Recently I heard a story of a priest who speaks of the regret he now feels at the approach he took as a young Catholic pastor in a U.S. diocese. In short, he had resolved never to challenge the congregation on their moral lives, that is, never to bring up difficult issues of personal morality, for fear that such topics might cause others to feel uncomfortable. His intention was to keep the parish atmosphere light and communal, and the way to achieve this, he thought, was to exclude even the slightest mention of any issue or topic that could cause others to feel uncomfortable or out of place.

Now he admits that his approach was a monumental failure. It was successful in the short run; he filled the Church to the rafters. But it failed in the long run. His eyes were opened just after Pope John Paul II died. He decided to have a special Mass for the occasion, and to his dismay, very few showed up. Hundreds, however, showed up for the reception in the parish hall. Much effort went into making sure there was enough coffee, crumpets, and cookies, etc., but so few were interested in the Mass itself. He came to realize that for the majority of them, going to Church was primarily a social gathering, and the highlights were the receptions after Mass. And, what he also found was that after a number of years, people left.
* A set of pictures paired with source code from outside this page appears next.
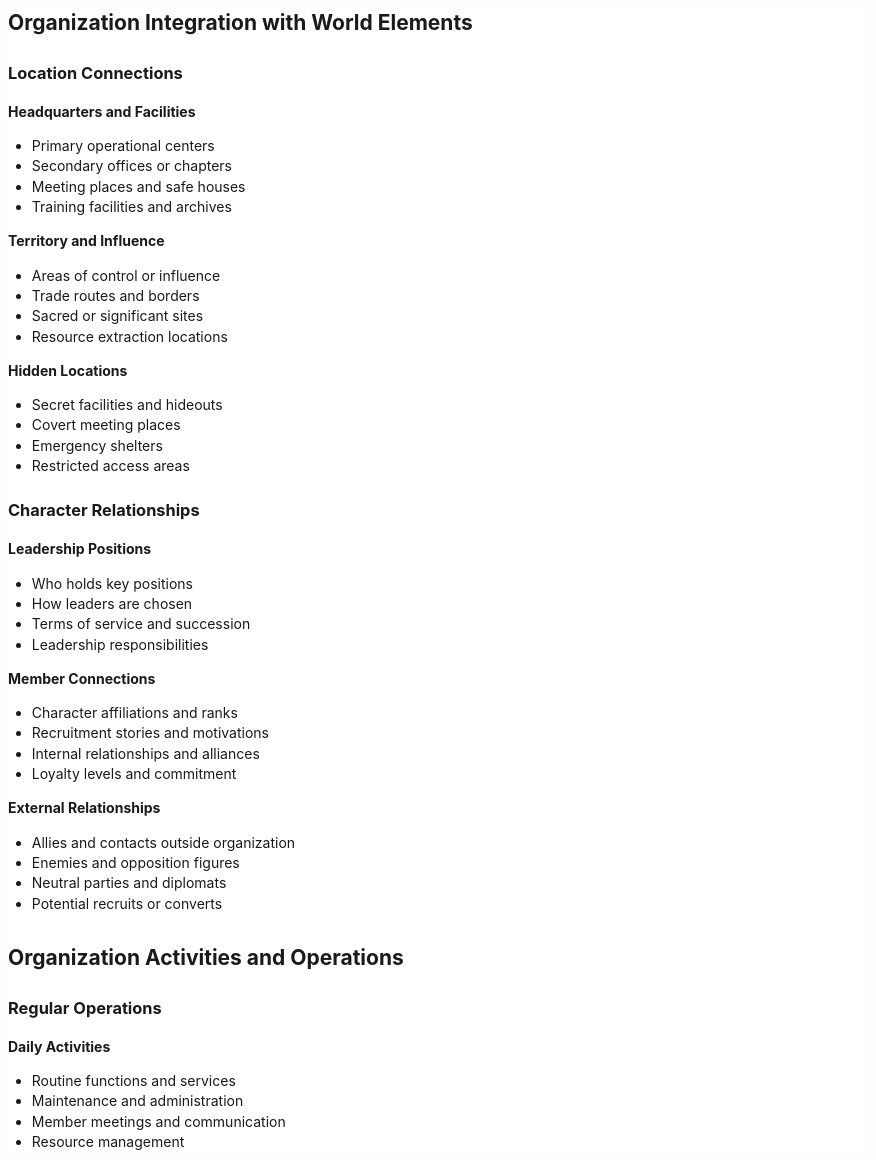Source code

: ## Organization Integration with World Elements

### Location Connections

**Headquarters and Facilities**
- Primary operational centers
- Secondary offices or chapters
- Meeting places and safe houses
- Training facilities and archives

**Territory and Influence**
- Areas of control or influence
- Trade routes and borders
- Sacred or significant sites
- Resource extraction locations

**Hidden Locations**
- Secret facilities and hideouts
- Covert meeting places
- Emergency shelters
- Restricted access areas

### Character Relationships

**Leadership Positions**
- Who holds key positions
- How leaders are chosen
- Terms of service and succession
- Leadership responsibilities

**Member Connections**
- Character affiliations and ranks
- Recruitment stories and motivations
- Internal relationships and alliances
- Loyalty levels and commitment

**External Relationships**
- Allies and contacts outside organization
- Enemies and opposition figures
- Neutral parties and diplomats
- Potential recruits or converts

## Organization Activities and Operations

### Regular Operations

**Daily Activities**
- Routine functions and services
- Maintenance and administration
- Member meetings and communication
- Resource management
They got tired, bored, and so they looked for excitement in other more interesting and challenging pursuits.

He regrets that he failed to challenge their moral and spiritual lives - which needed challenging - , and it was this neglect and lack of good catechetical instruction, and the resulting lack moral and spiritual awareness and understanding of the real meaning of the faith that allowed them to eventually move on to newer and more interesting experiences. In short, he refused to be a sign of contradiction, because he didn't want the opposition.

But he's not entirely to blame. There are people who simply do not want to be challenged and who will react vehemently against anyone who dares to challenge them. We're seeing an interesting illustration of this today. Pope Francis said very clearly that he is a "son of the Church", which means he believes everything the Church professes. But the children of this world, who are more shrewd than are the children of light, are determined to turn him into the liberal pope they so desperately want. If you read the Time Magazine article on him or the more recent article in Rolling Stone magazine, he is placed in stark contrast to our two previous popes, and Pope Benedict is thoroughly demonized. And the reason is simple: John Paul II and Benedict XVI were clear on matters of faith and morals. But Pope Francis has chosen to emphasize other aspects of Church teaching, and that is deliberately interpreted as if he dissents from these other issues of personal morality and that he is somehow changing the face of the Church. It's a perfect illustration of what's called the narrative fallacy: one creates a narrative on the basis of certain facts in evidence, stringing them together in such a way that you are left with a narrative that is simple, coherent, and appears to be true, but it is profoundly misleading; for the truth is far more complex. And then the narrative is repeated so often that one begins to believe it.

Christ is a sign of contradiction, and he is the same yesterday and today, as the Scriptures point out. The thoughts of the heart are hidden, but they are revealed in the efforts of those who oppose him and his Church, and they are revealed in the efforts of those who cling to Christ and who oppose the ways of this world.